L’été de tous les défis au Marché Jean-Talon
Doute et incertitude: après deux années de défis, les commerçants du Marché Jean-Talon doivent maintenant composer avec les aléas de la pandémie. Certains d’entre eux se questionnent sur la capacité de l’institution à se relever.
Pour sa saison estivale, le fameux marché de La Petite-Patrie limitera les entrées et contrôlera les déplacements en son sein. Ceux qui ont commencé à s’installer à leurs kiosques ont déjà observé des achalandages «inquiétants».
«Avec l’achalandage qui va être contrôlé, la rentabilité va être plus dure à atteindre», observe Pierre-Paul Lacroix, copropriétaire des Serres R. & F. Lacroix.
Le producteur s’inquiète des remous subis lors des deux derniers étés, alors que les kiosques disparaissaient au Marché et que le conseil d’administration des marchés publics était mêlé à la justice.
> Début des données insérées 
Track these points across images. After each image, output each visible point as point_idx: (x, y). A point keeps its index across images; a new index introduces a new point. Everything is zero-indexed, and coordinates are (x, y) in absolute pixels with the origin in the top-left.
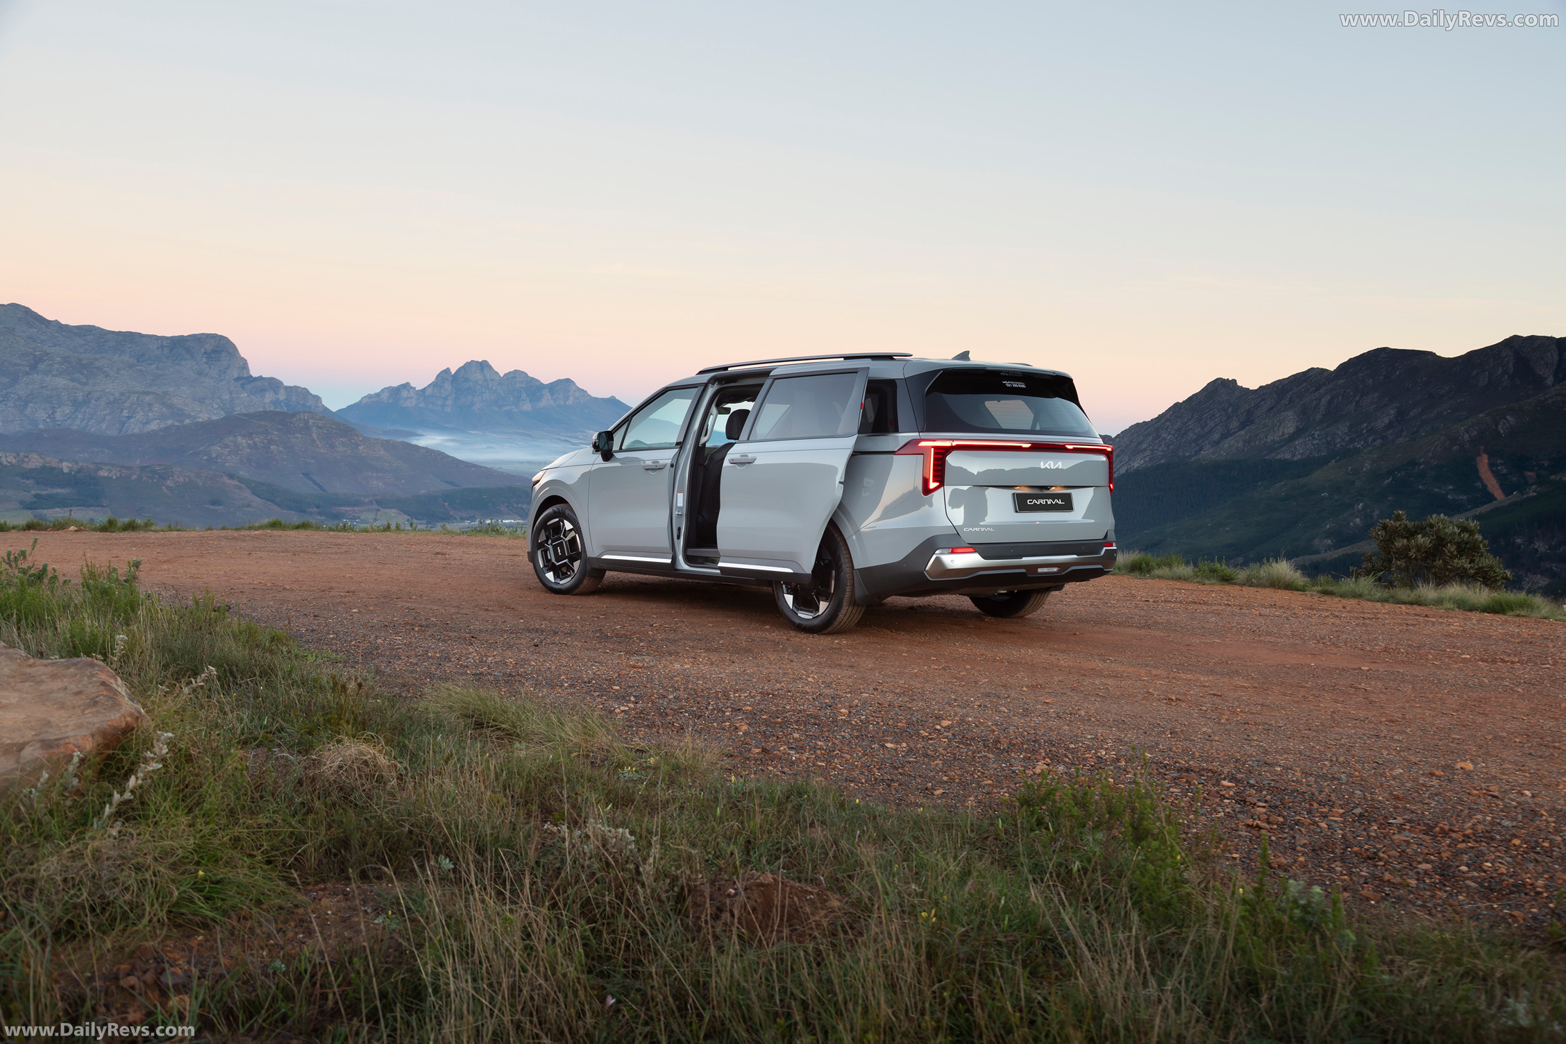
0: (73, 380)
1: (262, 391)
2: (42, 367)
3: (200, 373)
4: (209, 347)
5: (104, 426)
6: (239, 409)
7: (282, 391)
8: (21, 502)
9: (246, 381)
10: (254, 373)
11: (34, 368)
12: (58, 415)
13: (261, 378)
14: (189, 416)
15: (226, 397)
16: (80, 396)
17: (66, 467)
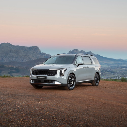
0: (15, 54)
1: (43, 55)
2: (11, 52)
3: (33, 52)
4: (35, 48)
5: (20, 61)
6: (39, 58)
7: (46, 55)
8: (8, 73)
9: (40, 53)
10: (41, 52)
11: (10, 52)
12: (13, 59)
13: (42, 53)
14: (32, 59)
15: (37, 56)
16: (16, 56)
17: (14, 67)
«Avant ces deux ans-là, on n’aurait jamais vraiment pensé aller ailleurs. Mais depuis, on est en réflexion pour trouver d’autres points de vente.» – Pierre-Paul Lacroix, copropriétaire des Serres R. & F. Lacroix
La propriétaire de la Ferme René Lussier, France Bisson, est sans équivoque: les mesures sanitaires auront un impact sur les recettes des marchands.
«Ça brasse beaucoup au marché. Encore plus cette année, il y a beaucoup de brouhaha. J’ai entendu des collègues dire qu’ils ne reviendraient pas», affirme-t-elle.
Le Marché Jean-Talon s’est maintes fois retrouvé sous le feu des projecteurs depuis l’été 2018. L’élimination de places de stationnement pour installer une place publique avait alors soulevé l’indignation chez certains.
L’été dernier, le Marché avait dû composer avec plusieurs échoppes vides. Quelques mois plus tard, les membres du C.A. de la Corporation de gestion des marchés publics de Montréal (MPM) démissionnaient en bloc, évoquant des craintes pour leur «intégrité personnelle».
Une enquête policière avait même été ouverte pour faire la lumière sur les circonstances de ces départs.
Quel avenir pour la Corporation?
Myriam Binette, qui possède un kiosque fleuriste à Jean-Talon, ne craint pas pour l’avenir du Marché.
Elle invite toutefois la Ville de Montréal a sérieusement considérer la prise de contrôle des marchés publics de la métropole.
«Les marchands n’ont peut-être pas la compétence de gérer des millions de dollars, ce que représentent les marchés publics de Montréal quand même. La Ville, en ce moment, est comme le grand-père qui regarde son petit-fils marcher tout croche», signifie-t-elle.
Des difficultés en vue
Le nouveau directeur général par intérim des MPM, Nicolas Fabien-Ouellet, convient que l’offre de certains commerçants du Marché – comme ceux qui servent habituellement les touristes – s’avère «plus difficile» par les temps qui courent.
«L’été commence, c’est une autre période d’adaptation. Il y a du changement pour les consommateurs et les marchands, une autre fois», avance M. Fabien-Ouellet.
Le porte-parole de la Corporation invite les vendeurs à utiliser les programmes de livraison mis en place sur le marché afin d’atténuer les effets de la crise sanitaire.
Mais si les producteurs des marchés Atwater et Maisonneuve sont au rendez-vous, le portrait n’est pas aussi rose à Jean-Talon, admet M. Fabien-Ouellet. «Il y en a qui ont une certaine crainte, mais on s’attend à voir plus ou moins les mêmes marchands que l’année passée», lance-t-il.
De possibles impacts sur la main-d’œuvre
En plus de constater des défis liés à la circulation à l’établissement montréalais, Myriam Binette évoque d’importants besoins de relève pour cet été.
«Le manque de personnel nous touche aussi. On peut gagner la [Prestation canadienne d’urgence] pour 2000$ par mois sans se mettre à risque. C’est sûr qu’il y a une peur», soutient-elle.